<<<<

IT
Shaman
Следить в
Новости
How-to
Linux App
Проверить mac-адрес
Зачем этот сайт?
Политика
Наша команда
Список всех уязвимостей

>>>>

▶ [WHAT YOU SHOULD DO]
All records must be repeated exactly, with none skipped.

▶ [TASK SOLUTION]
IT
Shaman
Следить в
Новости
How-to
Linux App
Проверить mac-адрес
Зачем этот сайт?
Политика
Наша команда
Список всех уязвимостей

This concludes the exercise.